Start of DATA FOR THIS EXERCISE

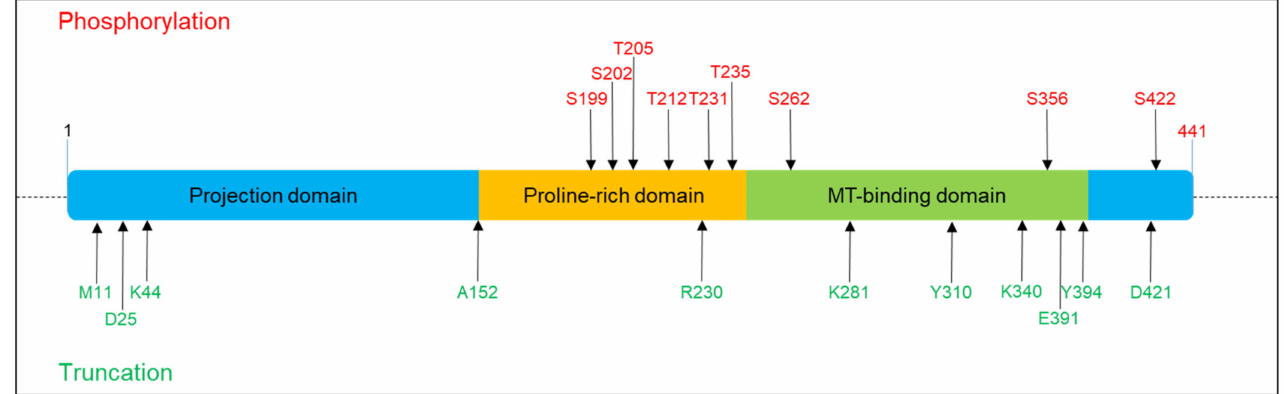
Figure 1. Phosphorylation and truncation sites on Tau protein described in this review. The scheme refers to 2N4R Tau (441 aa). Red colour denotes the phosphorylation sites, and green colour denotes the truncation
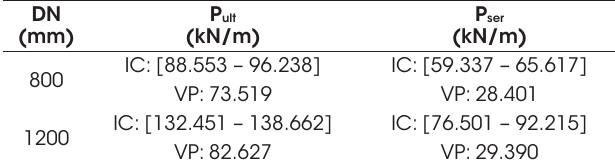
Confidence intervals (CI) for 95% of confidence and design values (DV) of P in the reinforced concrete pipes calculated with specimen mean values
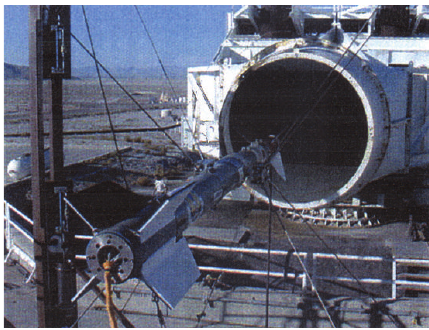
Figure 12: HiVAS/BOA test configuration [91].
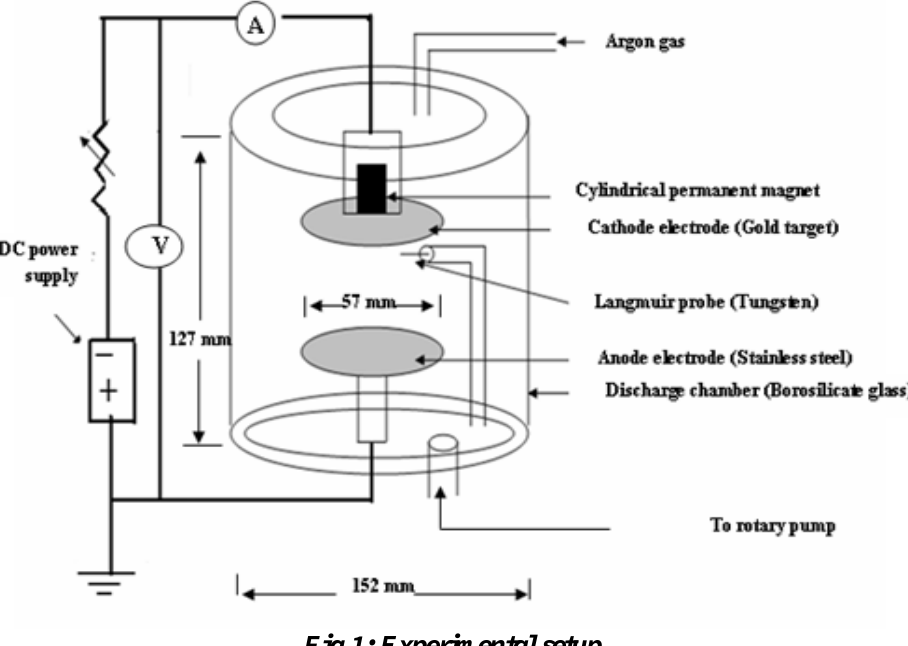
Fig.1: Experimental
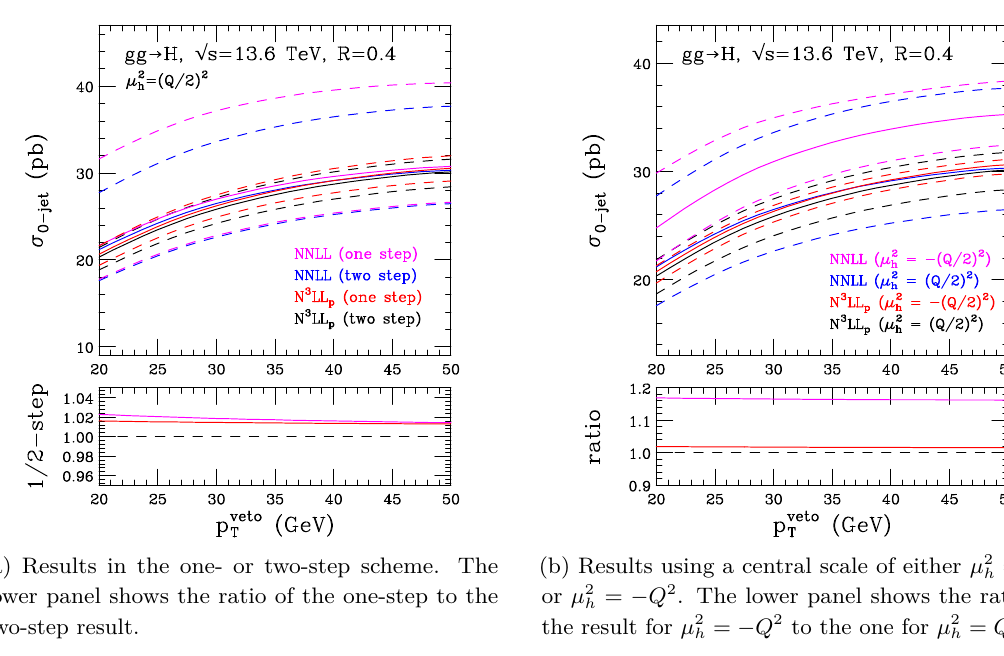
Figure 17 . Comparison of NNLL and N 3 LL p predictions for Higgs production at a function of the jet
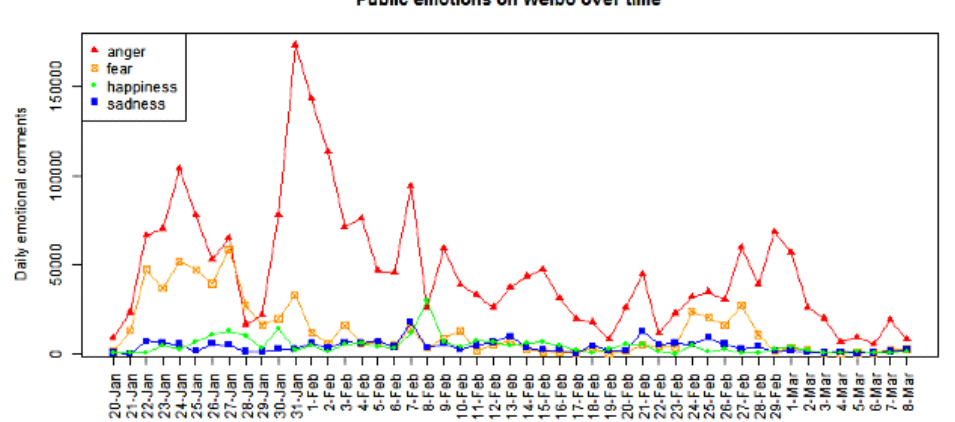
Figure 3. Trend of public emotions expressed on Weibo in the context of COVID-19 during the study period.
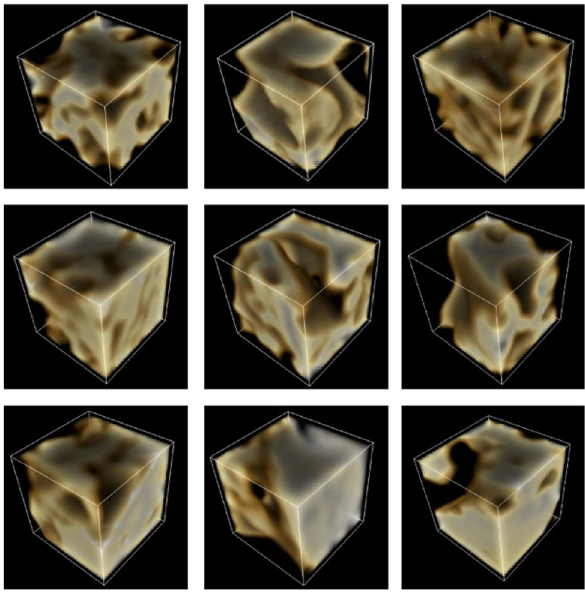
Fig. 13 Examples of class 6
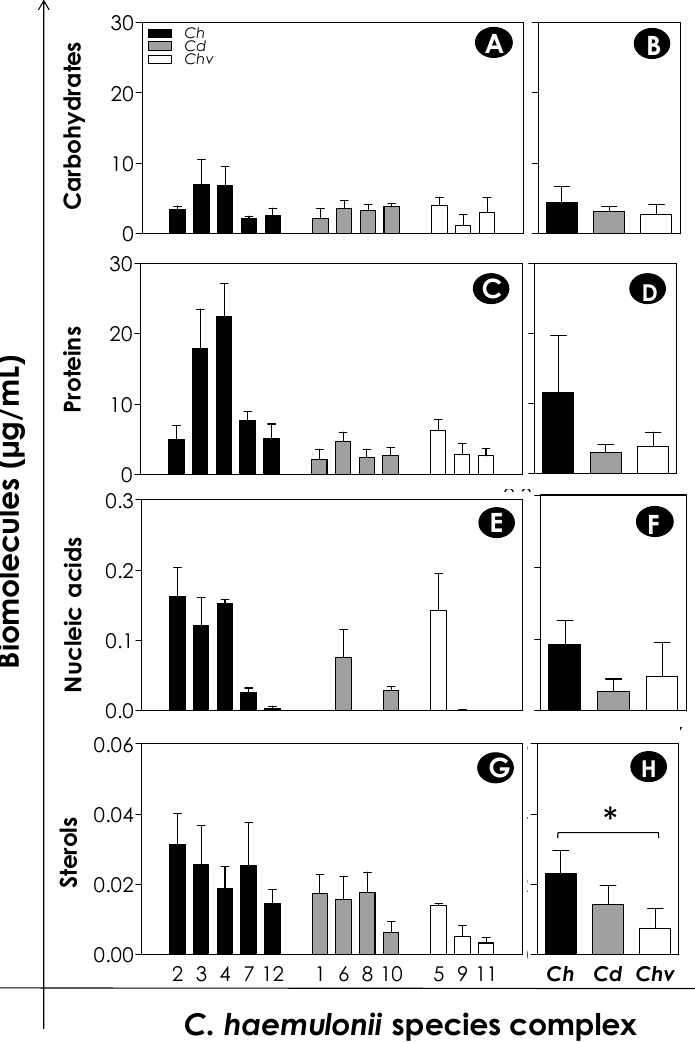
Figure 5. Main biomolecules forming the extracellular matrix (ECM) of the C. haemulonii species complex biofilms on polystyrene surface. Yeasts (200 µL containing 10 6 cells) were placed to interact with polystyrene for 48 h at 37 °C. After that, ECM was extracted and carbohydrates, proteins, nucleic acids, and sterols were quantified as detailed in methodology section. The results were expressed as concentration (µg/mL) of each biomolecule per clinical isolate studied ( A , C , E , and G ) and mean concentration per fungal species ( B , D , F , and H ). The results are shown as mean ± standard deviation of three independent experiments. The symbol (*) indicates p -values < 0.05 (one-way ANOVA, Tukey’s multiple comparison test). The numbers on the X-axis of graphs represent each of the 12 clinical isolates of the C. haemulonii complex studied, in which Ch means C. haemulonii , Cd means C. duobushaemulonii, and Chv means C. haemulonii var. vulnera .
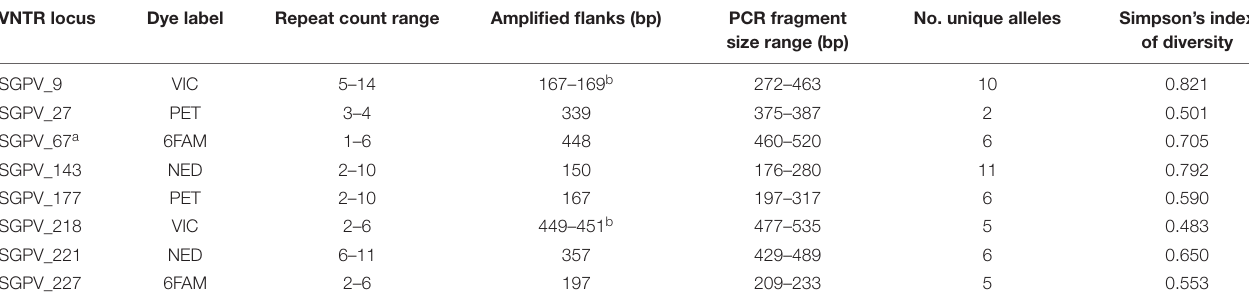
TABLE 2 | Metrics for each VNTR locus within the studied dataset, as inferred from MLVA typing. VNTR locus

End of DATA FOR THIS EXERCISE

Omit pictures and output the listing exactly.

**WRITTEN SOLUTION:**
Figure 1. Phosphorylation and truncation sites on Tau protein described in this review. The scheme refers to 2N4R Tau (441 aa). Red colour denotes the phosphorylation sites, and green colour denotes the truncation
Confidence intervals (CI) for 95% of confidence and design values (DV) of P in the reinforced concrete pipes calculated with specimen mean values
Figure 12: HiVAS/BOA test configuration [91].
Fig.1: Experimental
Figure 17 . Comparison of NNLL and N 3 LL p predictions for Higgs production at a function of the jet
Figure 3. Trend of public emotions expressed on Weibo in the context of COVID-19 during the study period.
Fig. 13 Examples of class 6
Figure 5. Main biomolecules forming the extracellular matrix (ECM) of the C. haemulonii species complex biofilms on polystyrene surface. Yeasts (200 µL containing 10 6 cells) were placed to interact with polystyrene for 48 h at 37 °C. After that, ECM was extracted and carbohydrates, proteins, nucleic acids, and sterols were quantified as detailed in methodology section. The results were expressed as concentration (µg/mL) of each biomolecule per clinical isolate studied ( A , C , E , and G ) and mean concentration per fungal species ( B , D , F , and H ). The results are shown as mean ± standard deviation of three independent experiments. The symbol (*) indicates p -values < 0.05 (one-way ANOVA, Tukey’s multiple comparison test). The numbers on the X-axis of graphs represent each of the 12 clinical isolates of the C. haemulonii complex studied, in which Ch means C. haemulonii , Cd means C. duobushaemulonii, and Chv means C. haemulonii var. vulnera .
TABLE 2 | Metrics for each VNTR locus within the studied dataset, as inferred from MLVA typing. VNTR locus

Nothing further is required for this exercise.